INSTRUCTION. Take the data below and filter it for lines containing the word "gebruikerspaneel"; show each line found.

Page images and extracted text:
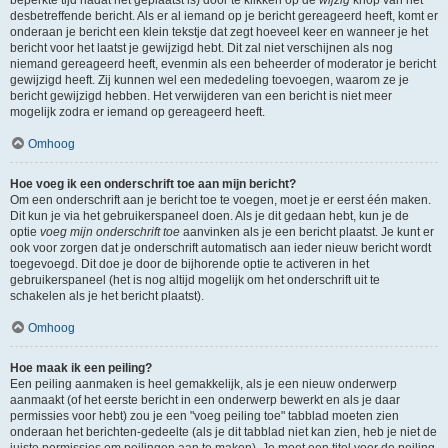
beperkte tijd nadat het geplaatst is) door te klikken op de
wijzig
knop van het
desbetreffende bericht. Als er al iemand op je bericht gereageerd heeft, komt er
onderaan je bericht een klein tekstje dat zegt hoeveel keer en wanneer je het
bericht voor het laatst je gewijzigd hebt. Dit zal niet verschijnen als nog
niemand gereageerd heeft, evenmin als een beheerder of moderator je bericht
gewijzigd heeft. Zij kunnen wel een mededeling toevoegen, waarom ze je
bericht gewijzigd hebben. Het verwijderen van een bericht is niet meer
mogelijk zodra er iemand op gereageerd heeft.
Omhoog
Hoe voeg ik een onderschrift toe aan mijn bericht?
Om een onderschrift aan je bericht toe te voegen, moet je er eerst één maken.
Dit kun je via het gebruikerspaneel doen. Als je dit gedaan hebt, kun je de
optie
voeg mijn onderschrift toe
aanvinken als je een bericht plaatst. Je kunt er
ook voor zorgen dat je onderschrift automatisch aan ieder nieuw bericht wordt
toegevoegd. Dit doe je door de bijhorende optie te activeren in het
gebruikerspaneel (het is nog altijd mogelijk om het onderschrift uit te
schakelen als je het bericht plaatst).
Omhoog
Hoe maak ik een peiling?
Een peiling aanmaken is heel gemakkelijk, als je een nieuw onderwerp
aanmaakt (of het eerste bericht in een onderwerp bewerkt en als je daar
permissies voor hebt) zou je een "voeg peiling toe" tabblad moeten zien
onderaan het berichten-gedeelte (als je dit tabblad niet kan zien, heb je niet de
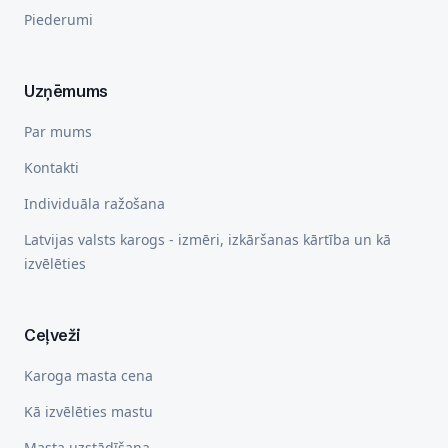
Piederumi
Uzņēmums
Par mums
Kontakti
Individuāla ražošana
Latvijas valsts karogs - izmēri, izkāršanas kārtība un kā
izvēlēties
Ceļveži
Karoga masta cena
Kā izvēlēties mastu
Masta uzstādīšana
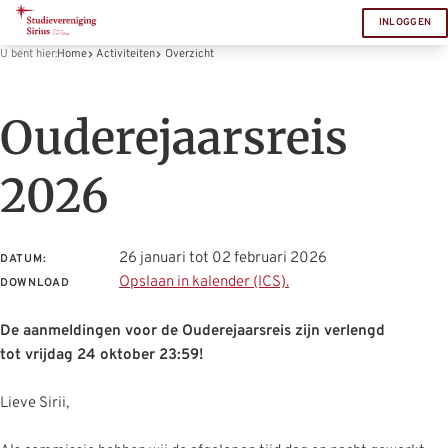
INLOGGEN
U bent hier:
Home
Activiteiten
Overzicht
Ouderejaarsreis
2026
26 januari tot 02 februari 2026
DATUM:
Opslaan in kalender (ICS).
DOWNLOAD
De aanmeldingen voor de Ouderejaarsreis zijn verlengd
tot vrijdag 24 oktober 23:59!
Lieve Sirii,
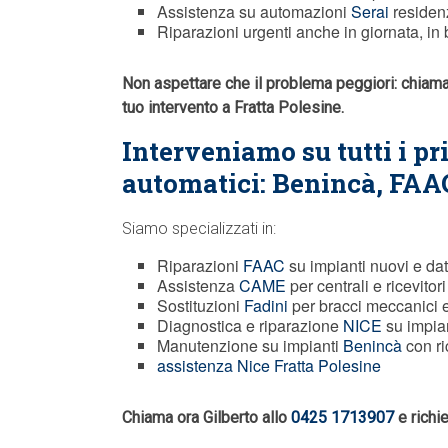
Assistenza su automazioni
Serai
residenz
Riparazioni urgenti anche in giornata, in b
Non aspettare che il problema peggiori: chiam
tuo intervento a Fratta Polesine.
Interveniamo su tutti i pr
automatici: Benincà,
FAA
Siamo specializzati in:
Riparazioni
FAAC
su impianti nuovi e dat
Assistenza
CAME
per centrali e ricevitori
Sostituzioni
Fadini
per bracci meccanici 
Diagnostica e riparazione
NICE
su impian
Manutenzione su impianti
Benincà
con ri
assistenza Nice Fratta Polesine
Chiama ora Gilberto allo
0425 1713907
e richi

TASK RESPONSE.
Dit kun je via het gebruikerspaneel doen. Als je dit gedaan hebt, kun je de
gebruikerspaneel (het is nog altijd mogelijk om het onderschrift uit te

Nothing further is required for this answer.